Problem statement – Could you restate the entries word for word, without the images?
--- The data Enclosed Below ---
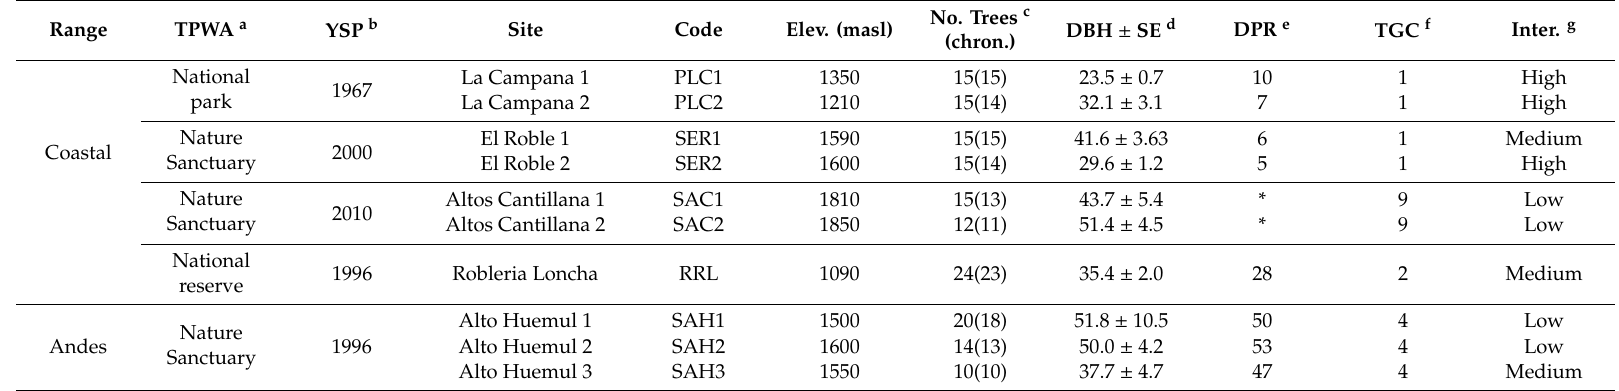
Table 1. Description of N. macrocarpa sites and wood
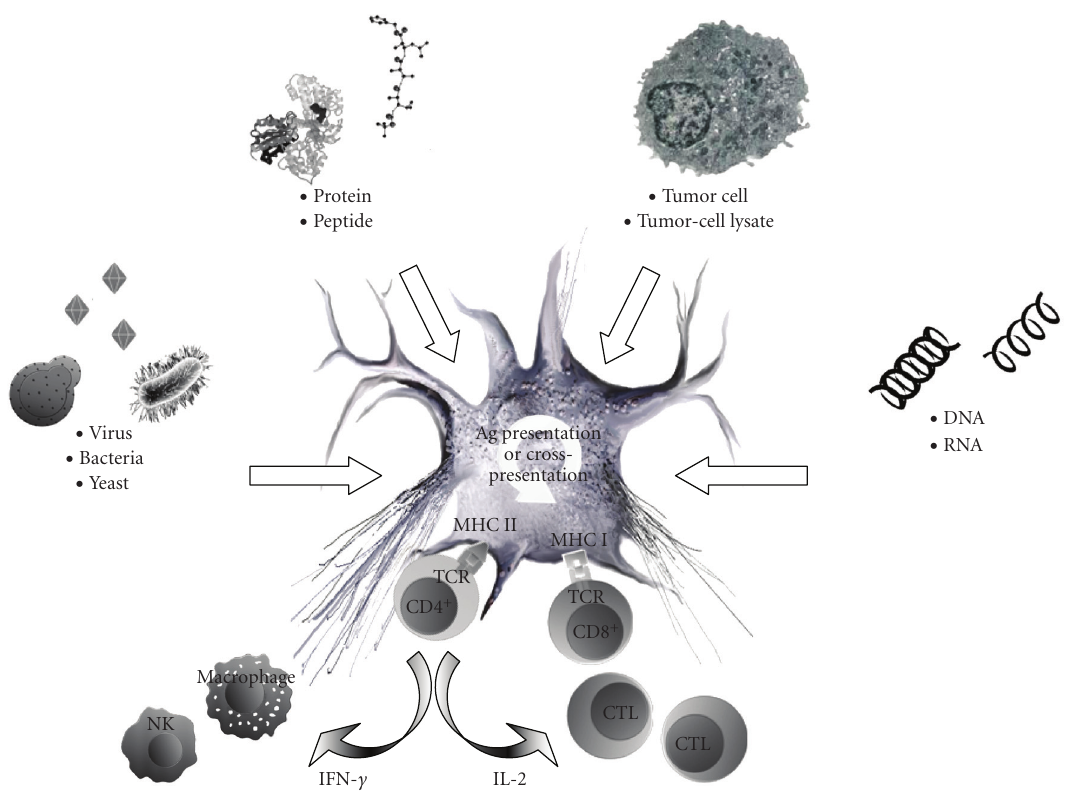
Figure 1: Various modalities employing dendritic cells for the development of therapeutic cancer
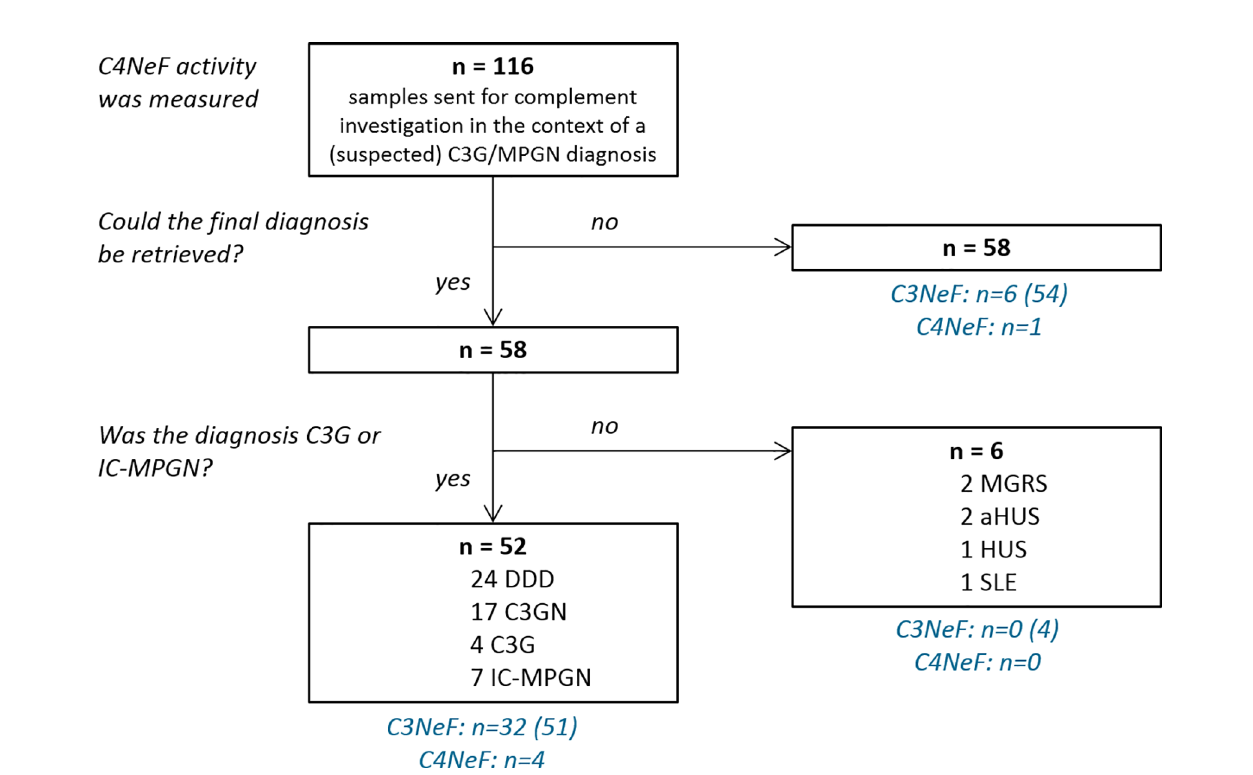
FIGURE 1 | Flow chart of sample inclusion. All patient samples were measured for prolonged classical pathway activity, i.e. C4 nephritic factor (C4NeF) activity, but only the 52 patients with a fi nal diagnosis of C3 glomerulopathy (C3G) or immune complex-mediated membranoproliferative glomerulonephritis (IC-MPGN) were included in this study. C3 nephritic factor (C3NeF) activity, i.e. prolonged alternative pathway activity, was measured in the number of patients indicated between brackets. DDD, dense deposit disease; C3GN, C3 glomerulonephritis; MGRS, monoclonal gammopathy of renal signi fi cance; HUS, hemolytic uremic syndrome; aHUS, atypical HUS; SLE, systemic lupus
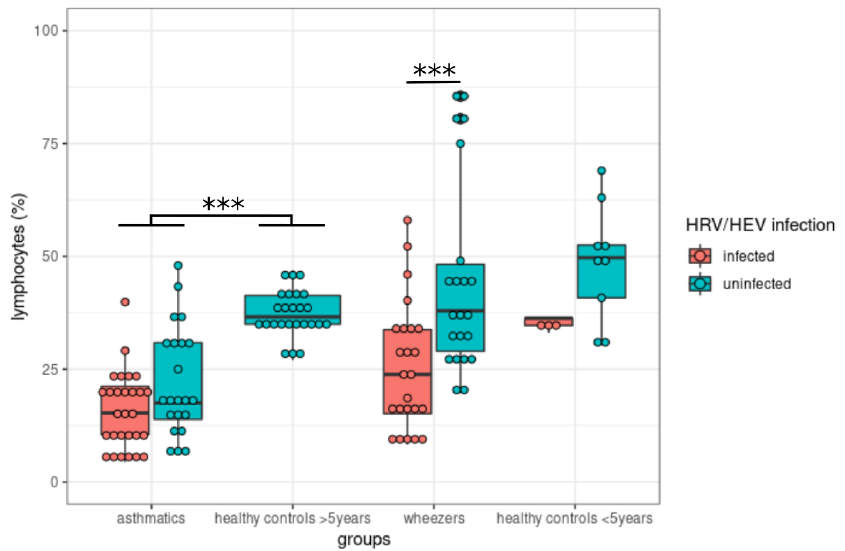
Figure 3. Lymphocytes decreased in HRV/HEV-infected subjects. Post-hoc pairwise comparisons of infected versus non-infected subjects were conducted within each group using the Mann–Whitney U, non-parametric test. *** = p < 0.001.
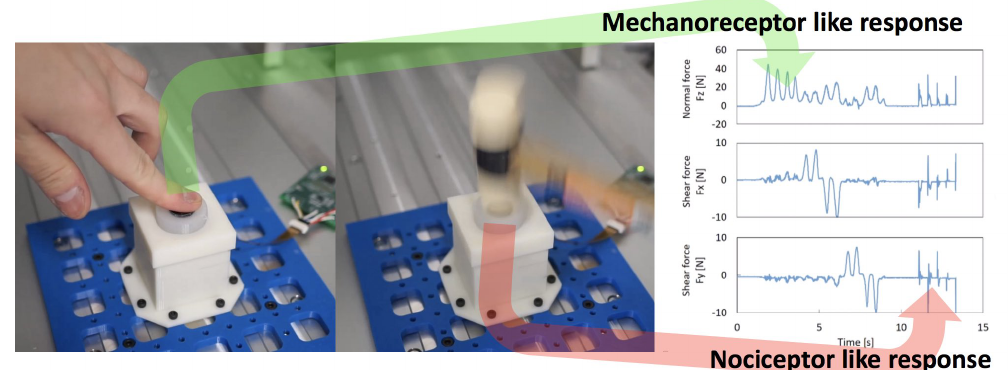
Figure 7. A soft tactile sensor that discriminates soft and hard touches as a mechanoreceptor and nociceptor,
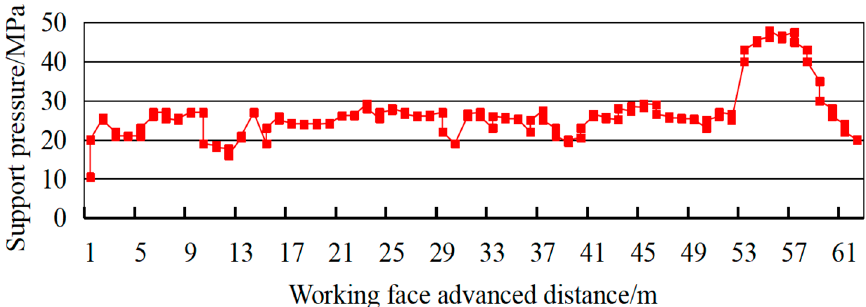
Figure 2. First weighting curve of the no. 12401 working face. Appl. Sci. 2020 , 10 , x FOR PEER REVIEW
--- End of Enclosed The data ---
Completed task –
Table 1. Description of N. macrocarpa sites and wood
Figure 1: Various modalities employing dendritic cells for the development of therapeutic cancer
FIGURE 1 | Flow chart of sample inclusion. All patient samples were measured for prolonged classical pathway activity, i.e. C4 nephritic factor (C4NeF) activity, but only the 52 patients with a fi nal diagnosis of C3 glomerulopathy (C3G) or immune complex-mediated membranoproliferative glomerulonephritis (IC-MPGN) were included in this study. C3 nephritic factor (C3NeF) activity, i.e. prolonged alternative pathway activity, was measured in the number of patients indicated between brackets. DDD, dense deposit disease; C3GN, C3 glomerulonephritis; MGRS, monoclonal gammopathy of renal signi fi cance; HUS, hemolytic uremic syndrome; aHUS, atypical HUS; SLE, systemic lupus
Figure 3. Lymphocytes decreased in HRV/HEV-infected subjects. Post-hoc pairwise comparisons of infected versus non-infected subjects were conducted within each group using the Mann–Whitney U, non-parametric test. *** = p < 0.001.
Figure 7. A soft tactile sensor that discriminates soft and hard touches as a mechanoreceptor and nociceptor,
Figure 2. First weighting curve of the no. 12401 working face. Appl. Sci. 2020 , 10 , x FOR PEER REVIEW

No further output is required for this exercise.